Segment Start: EXCERPTED RECORDS
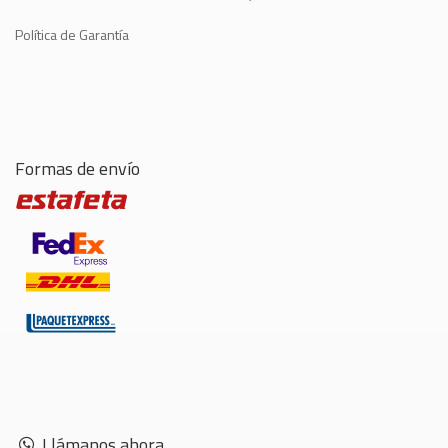
Política de Garantía
Formas de envío
Llámanos ahora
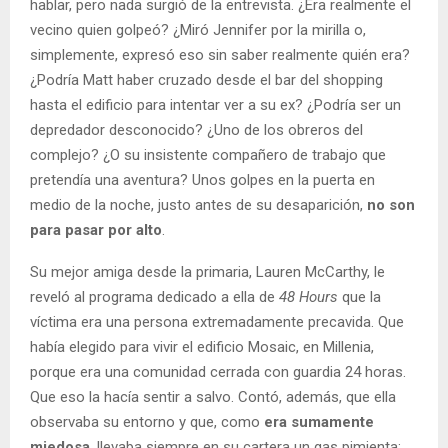
hablar, pero nada surgió de la entrevista. ¿Era realmente el
vecino quien golpeó? ¿Miró Jennifer por la mirilla o,
simplemente, expresó eso sin saber realmente quién era?
¿Podría Matt haber cruzado desde el bar del shopping
hasta el edificio para intentar ver a su ex? ¿Podría ser un
depredador desconocido? ¿Uno de los obreros del
complejo? ¿O su insistente compañero de trabajo que
pretendía una aventura? Unos golpes en la puerta en
medio de la noche, justo antes de su desaparición,
no son
para pasar por alto
.
Su mejor amiga desde la primaria, Lauren McCarthy, le
reveló al programa dedicado a ella de
48 Hours
que la
víctima era una persona extremadamente precavida. Que
había elegido para vivir el edificio Mosaic, en Millenia,
porque era una comunidad cerrada con guardia 24 horas.
Que eso la hacía sentir a salvo. Contó, además, que ella
observaba su entorno y que, como
era sumamente
miedosa
, llevaba siempre en su cartera un gas pimienta:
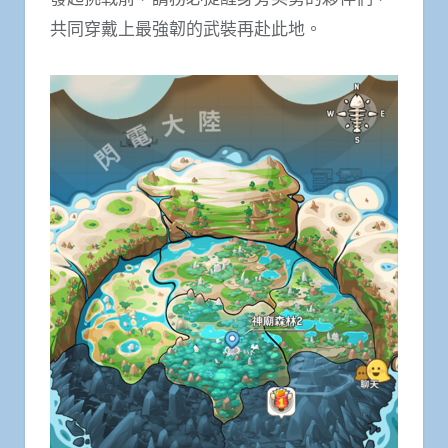
共同穿戴上最強韌的武裝再赴此地。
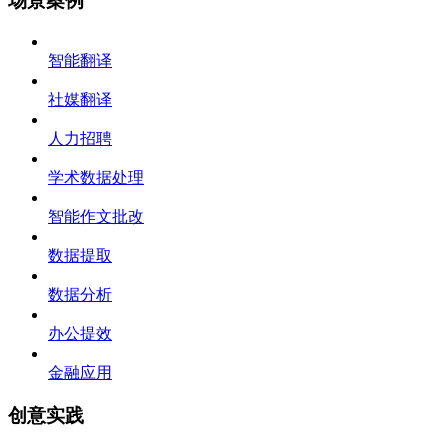
场景案例
智能翻译
社媒翻译
人力招聘
学术数据处理
智能作文批改
数据提取
数据分析
办公提效
金融应用
创意实践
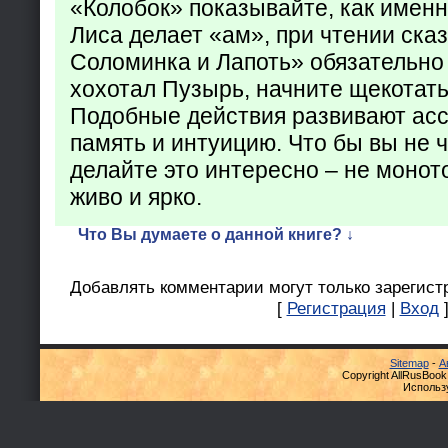
«Колобок» показывайте, как именно
Лиса делает «ам», при чтении ска
Соломинка и Лапоть» обязательно 
хохотал Пузырь, начните щекотать
Подобные действия развивают ас
память и интуицию. Что бы вы не ч
делайте это интересно – не монот
живо и ярко.
Что Вы думаете о данной книге? ↓
Добавлять комментарии могут только зарегист
[
Регистрация
|
Вход
Sitemap
-
А
Copyright AllRusBook
Использ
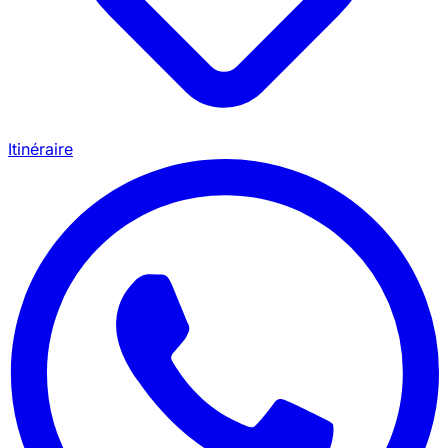
Itinéraire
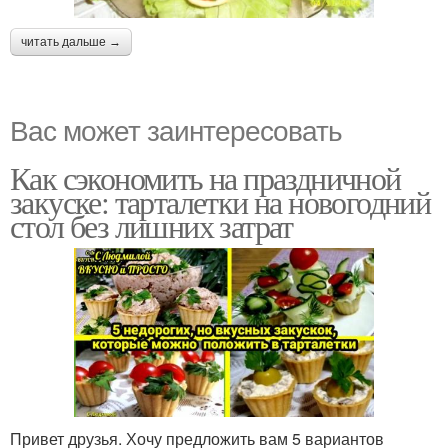
читать дальше →
Вас может заинтересовать
Как сэкономить на праздничной
закуске: тарталетки на новогодний
стол без лишних затрат
Привет друзья. Хочу предложить вам 5 вариантов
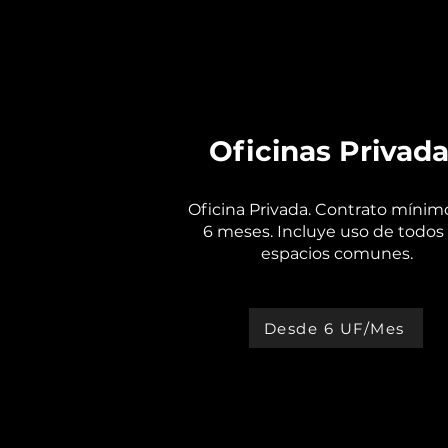
Oficinas Privad
Oficina Privada. Contrato mínim
6 meses. Incluye uso de todos 
espacios comunes.
Desde 6 UF/Mes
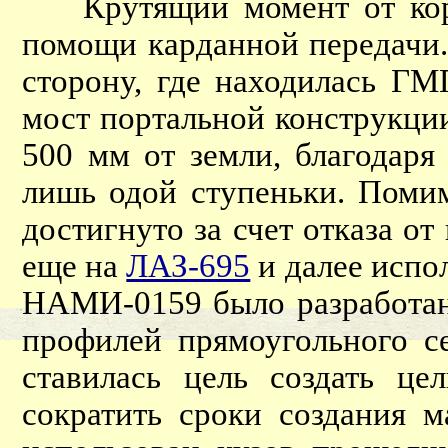
Крутящий момент от короб
помощи карданной передачи. 
сторону, где находилась ГМ
мост портальной конструкции
500 мм от земли, благодаря
лишь одой ступеньки. Помим
достигнуто за счет отказа о
еще на
ЛАЗ-695
и далее испо
НАМИ-0159 было разработано
профилей прямоугольного се
ставилась цель создать ц
сократить сроки создания 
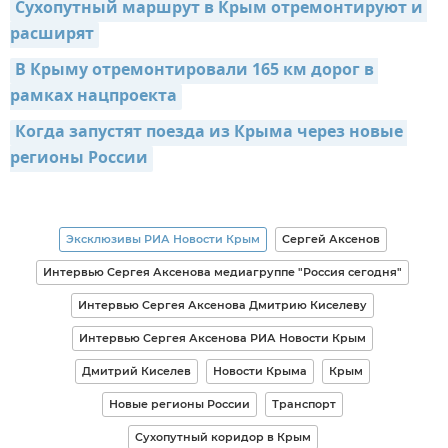
Сухопутный маршрут в Крым отремонтируют и 
расширят
В Крыму отремонтировали 165 км дорог в 
рамках нацпроекта
Когда запустят поезда из Крыма через новые 
регионы России
Эксклюзивы РИА Новости Крым
Сергей Аксенов
Интервью Сергея Аксенова медиагруппе "Россия сегодня"
Интервью Сергея Аксенова Дмитрию Киселеву
Интервью Сергея Аксенова РИА Новости Крым
Дмитрий Киселев
Новости Крыма
Крым
Новые регионы России
Транспорт
Сухопутный коридор в Крым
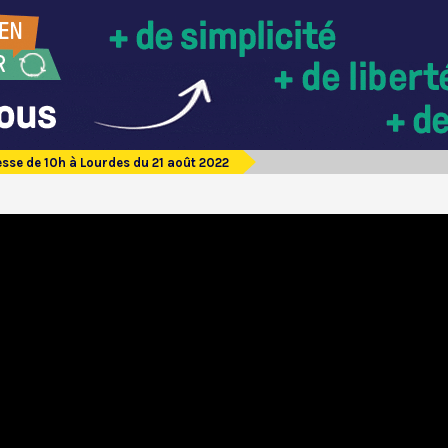
sse de 10h à Lourdes du 21 août 2022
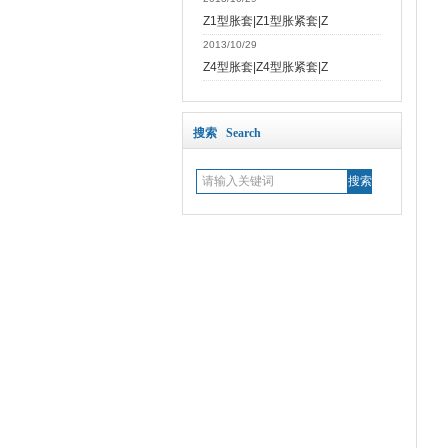
Z1型胀套|Z1型胀紧套|Z
2013/10/29
Z4型胀套|Z4型胀紧套|Z
搜索 Search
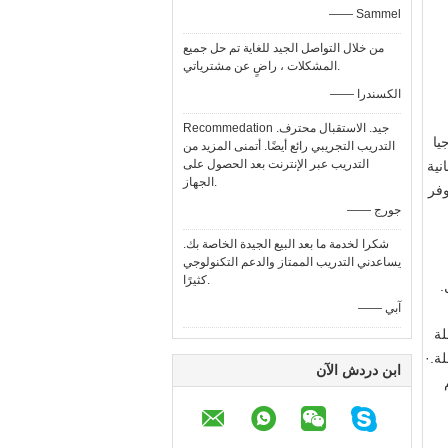
—— Sammel
من خلال التواصل الجيد للغاية تم حل جميع
المشكلات ، راضٍ عن مشترياتي.
—— الكسندرا
Recommedation جيد. الاستقبال محترف.
وجيا
التدريب التجريبي رائع أيضًا. أتمنى المزيد من
التدريب عبر الإنترنت بعد الحصول على
فاءة والموثوقية.· اعتماد مضخة محرك Rexroth الألمانية
الجهاز.
وفر
—— جورج
شكرا لخدمة ما بعد البيع الجيدة الخاصة بك.
يساعدني التدريب الممتاز والدعم التكنولوجي
كثيرًا.
.
—— آبي
لة
ة.·
ابن دردش الآن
Segment End: EXCERPTED RECORDS
Lines in the data that hold "التدريب" must be located and copied.

• ANSWER SECTION:
التدريب التجريبي رائع أيضًا. أتمنى المزيد من
التدريب عبر الإنترنت بعد الحصول على
يساعدني التدريب الممتاز والدعم التكنولوجي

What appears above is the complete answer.